There’s more. In the course of the investigation and lawsuit, DOJ uncovered that Amedisys lied about providing “true, correct, and complete” responses in the premerger filings, which are mandated under the Hart-Scott-Rodino Act. This is essentially what the department is suing KKR over. So to resolve that claim, Amedisys must pay the whopping amount of … $1.1 million. This is a $3.3 billion transaction.
So why would the Justice Department let UnitedHealth make this purchase with such meager conditions? Maybe it’s because one of UnitedHealth’s many lobbyists is Ballard Partners, which is the closest lobby shop to the Trump White House and the former employer of Attorney General Pam Bondi.
It’s just another data point in the perversion of antitrust under Trump into a lobbyist bidding war. MAGA influencer Mike Davis is, according to The Wall Street Journal, now working for Live Nation/Ticketmaster, after successfully getting Hewlett Packard Enterprise’s merger with Juniper Networks through. That settlement included a secret side deal for U.S. jobs that was not reported in mandated disclosures under the Tunney Act. The judge in that case could use that information to expose the entire seedy pay-to-play side of these deals.

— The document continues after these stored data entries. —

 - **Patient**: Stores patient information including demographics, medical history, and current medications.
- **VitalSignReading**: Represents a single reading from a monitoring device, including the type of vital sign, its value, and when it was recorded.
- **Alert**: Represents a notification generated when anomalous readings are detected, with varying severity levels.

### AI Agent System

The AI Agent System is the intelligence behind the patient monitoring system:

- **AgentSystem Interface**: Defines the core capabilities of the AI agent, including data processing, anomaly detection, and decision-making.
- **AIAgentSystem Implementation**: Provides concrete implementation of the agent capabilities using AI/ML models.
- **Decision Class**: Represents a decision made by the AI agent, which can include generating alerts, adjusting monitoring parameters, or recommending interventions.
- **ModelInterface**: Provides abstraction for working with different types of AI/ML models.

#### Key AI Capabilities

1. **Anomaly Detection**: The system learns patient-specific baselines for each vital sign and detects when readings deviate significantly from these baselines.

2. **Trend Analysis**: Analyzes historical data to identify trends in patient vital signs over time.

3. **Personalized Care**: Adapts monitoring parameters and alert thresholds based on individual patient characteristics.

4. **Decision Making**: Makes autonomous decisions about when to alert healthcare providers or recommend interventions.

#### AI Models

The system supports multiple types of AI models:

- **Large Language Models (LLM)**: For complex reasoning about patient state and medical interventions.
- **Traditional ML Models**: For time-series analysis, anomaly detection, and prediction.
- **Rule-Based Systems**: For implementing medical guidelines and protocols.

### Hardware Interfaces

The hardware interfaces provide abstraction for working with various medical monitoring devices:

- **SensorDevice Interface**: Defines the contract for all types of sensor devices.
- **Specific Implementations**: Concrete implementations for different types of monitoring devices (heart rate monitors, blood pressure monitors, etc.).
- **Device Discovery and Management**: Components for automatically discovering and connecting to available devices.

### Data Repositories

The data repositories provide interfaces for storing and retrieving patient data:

That could also be the case for UnitedHealth-Amedisys. The forced divestitures made this a settlement rather than a dismissal of the case, meaning that Judge James Bredar, an Obama appointee, could hold an evidentiary hearing, question witnesses, and seek documents to determine what role, if any, Ballard Partners or other lobbyists played in getting the deal done. The Tunney Act was literally created to prevent outside interference to enforcing the antitrust laws. This obviously planted story at Breitbart about how Trump’s antitrust enforcers are merely “focused on predatory monopolies and Big Tech” is ridiculous; where does a monopolist like UnitedHealth, with its enormous power over people’s medical care, get slotted in, then?

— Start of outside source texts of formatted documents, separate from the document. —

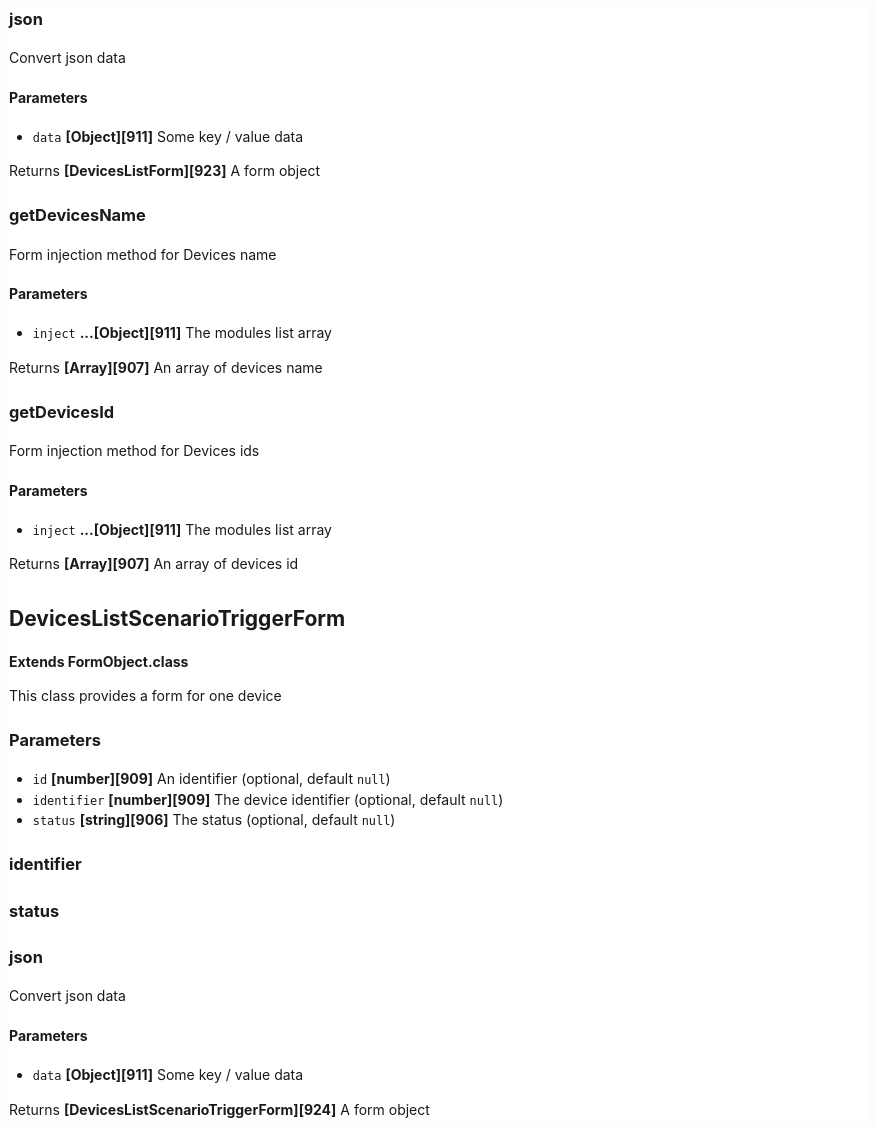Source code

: ### json

Convert json data

#### Parameters

-   `data` **[Object][911]** Some key / value data

Returns **[DevicesListForm][923]** A form object

### getDevicesName

Form injection method for Devices name

#### Parameters

-   `inject` **...[Object][911]** The modules list array

Returns **[Array][907]** An array of devices name

### getDevicesId

Form injection method for Devices ids

#### Parameters

-   `inject` **...[Object][911]** The modules list array

Returns **[Array][907]** An array of devices id

## DevicesListScenarioTriggerForm

**Extends FormObject.class**

This class provides a form for one device

### Parameters

-   `id` **[number][909]** An identifier (optional, default `null`)
-   `identifier` **[number][909]** The device identifier (optional, default `null`)
-   `status` **[string][906]** The status (optional, default `null`)

### identifier

### status

### json

Convert json data

#### Parameters

-   `data` **[Object][911]** Some key / value data

Returns **[DevicesListScenarioTriggerForm][924]** A form object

Democrats in Congress are already raising opposition to the settlement for raising prices and reducing access for patients and suppressing wages, while also greenlighting the political favor-trading that antitrust has sunk into. It seems that if you’re a company and can pony up the money, you can get whatever regulatory treatment you wish. Bribery has gone in a few short months from a prohibited activity to the coin of the realm in Trump’s America.